The 13-year-old says that although he has received his class schedule, he feels he should have been contacted directly by the school with guidelines on how to physically distance in his new school while taking part in activities.
“I am a very athletic student and I enjoy playing sports like basketball and I wonder how will we play sports or will we do group projects,” said Mirach.
Mirach says he along with several of his friends, have turned to social media platforms such as Reddit to express their concerns about returning back to school.
“I felt like there was no other places to get my voice heard and I wanted to share my opinions and see if they can relate,” said Mirach.
In a statement to CTV News, Saskatoon Public Schools explained its communication strategy.
"From the school and division level, our official communication has always be shared directly with parents and caregivers, which included a survey sent to families in June asking for their views on supplemental learning and their thoughts on the upcoming school year,” the statement said.
It added that a handbook for parents and caregivers which includes more details about reopening plans will be provided at the end of the week, an online learning program for students will also be available.
As for Mirach, he says the handbook is a positive next step however hopes that students will have the opportunity to voice their concerns once the school year begins.

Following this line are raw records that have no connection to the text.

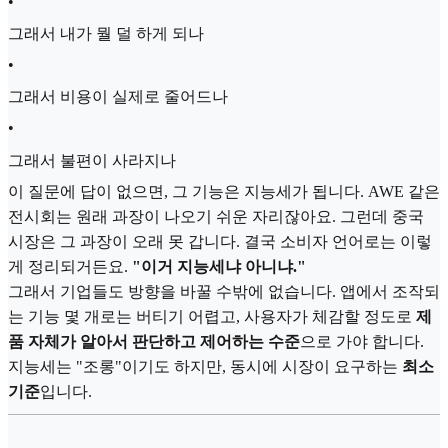
•
그래서 내가 뭘 덜 하게 되나
•
그래서 비용이 실제로 줄어드나
•
그래서 불편이 사라지나
이 질문에 답이 없으면, 그 기능은 지능세가 됩니다. AWE 같은
전시회는 원래 과장이 나오기 쉬운 자리잖아요. 그런데 중국
시장은 그 과장이 오래 못 갑니다. 결국 소비자 언어로는 이렇
게 정리되거든요.
"이거 지능세냐 아니냐."
그래서 기업들도 방향을 바꿀 수밖에 없습니다. 앱에서 조작되
는 기능 몇 개로는 버티기 어렵고, 사용자가 체감할 정도로
제
품 자체가 알아서 판단하고 제어하는 수준
으로 가야 합니다.
지능세는 "조롱"이기도 하지만, 동시에 시장이 요구하는
최소
기준
입니다.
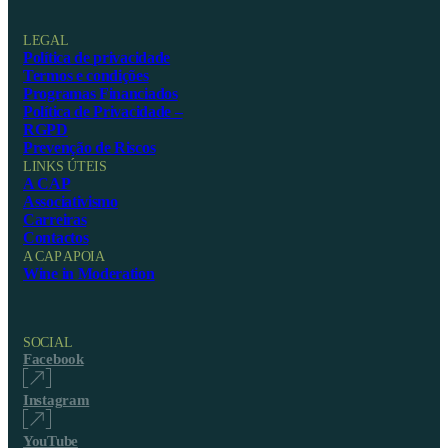
LEGAL
Política de privacidade
Termos e condições
Programas Financiados
Política de Privacidade –
RGPD
Prevenção de Riscos
LINKS ÚTEIS
A CAP
Associativismo
Carreiras
Contactos
A CAP APOIA
Wine in Moderation
SOCIAL
Facebook
Instagram
YouTube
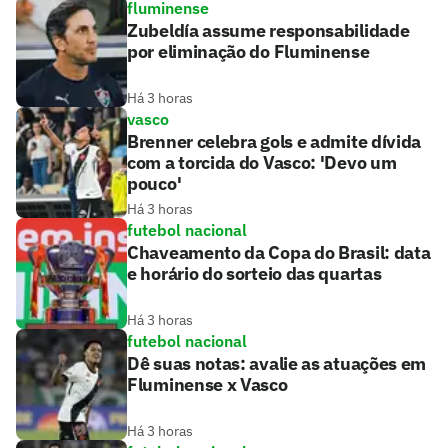
fluminense
Zubeldía assume responsabilidade
por eliminação do Fluminense
Há 3 horas
vasco
Brenner celebra gols e admite dívida
com a torcida do Vasco: 'Devo um
pouco'
Há 3 horas
futebol nacional
Chaveamento da Copa do Brasil: data
e horário do sorteio das quartas
Há 3 horas
futebol nacional
Dê suas notas: avalie as atuações em
Fluminense x Vasco
Há 3 horas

“I am thankful that I will be going into Grade 9 and I will be a part of this school but at the same time I want answers,” said Mirach.
Social-emotional and traumatic impact
Kevin Cameron, executive director for the North American Center for Threat Assessment and Trauma Response, said communicating with youth during the transition into school is important – but often forgotten.
“Many jurisdictions have failed to pay attention to the social-emotional and traumatic impact of a worldwide pandemic of quarantining and reintegration.”
When youth do not feel included in the dialogue on things that affect their everyday lives, they may turn to social media to air their concerns, he said.
Parents need to pay attention not only to how kids are feeling but how they're feeling themselves, he said.
“The kid's anxiety can be generated or intensified by a parent's anxiety so parents need to slow down and think, ‘how have I been reacting to heading back to school,’” said Cameron.